## What you are asked to do
Word for word, restate the listing that follows and leave out the images.

## Provided data
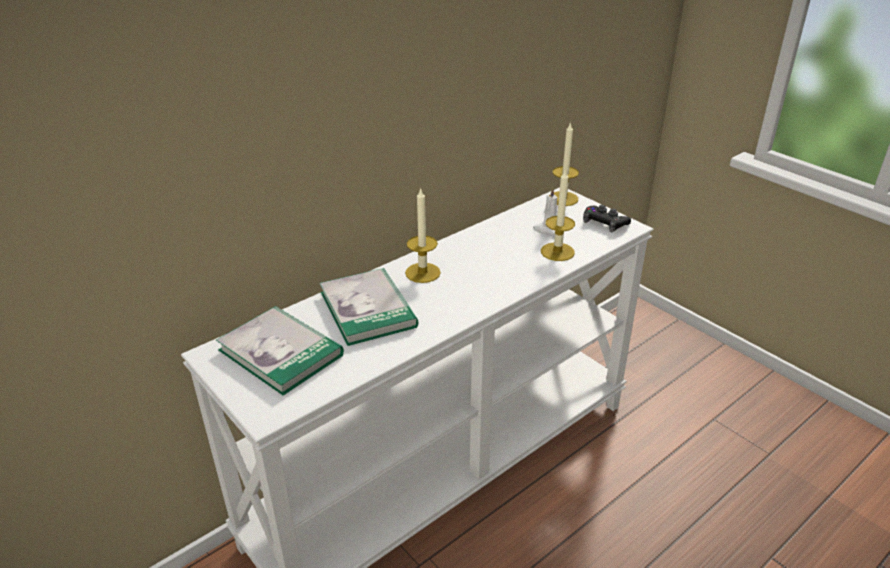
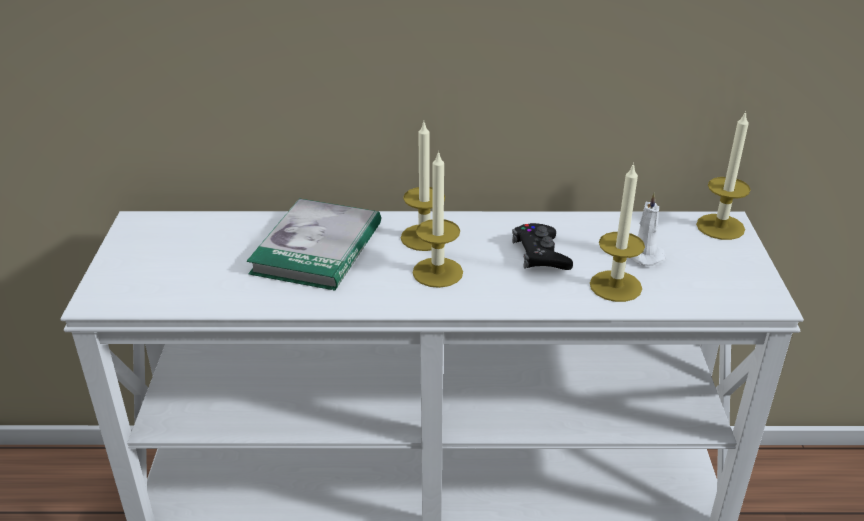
camera: 40 degrees right, 0 degrees up
(280, 352) = (187, 250): book -> none
(459, 288) = (437, 272): none -> candle
(605, 223) = (736, 280): black game controller -> black game controller (540, 254)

## Solution for this problem
camera: 40 degrees right, 0 degrees up
(280, 352) = (187, 250): book -> none
(459, 288) = (437, 272): none -> candle
(605, 223) = (736, 280): black game controller -> black game controller (540, 254)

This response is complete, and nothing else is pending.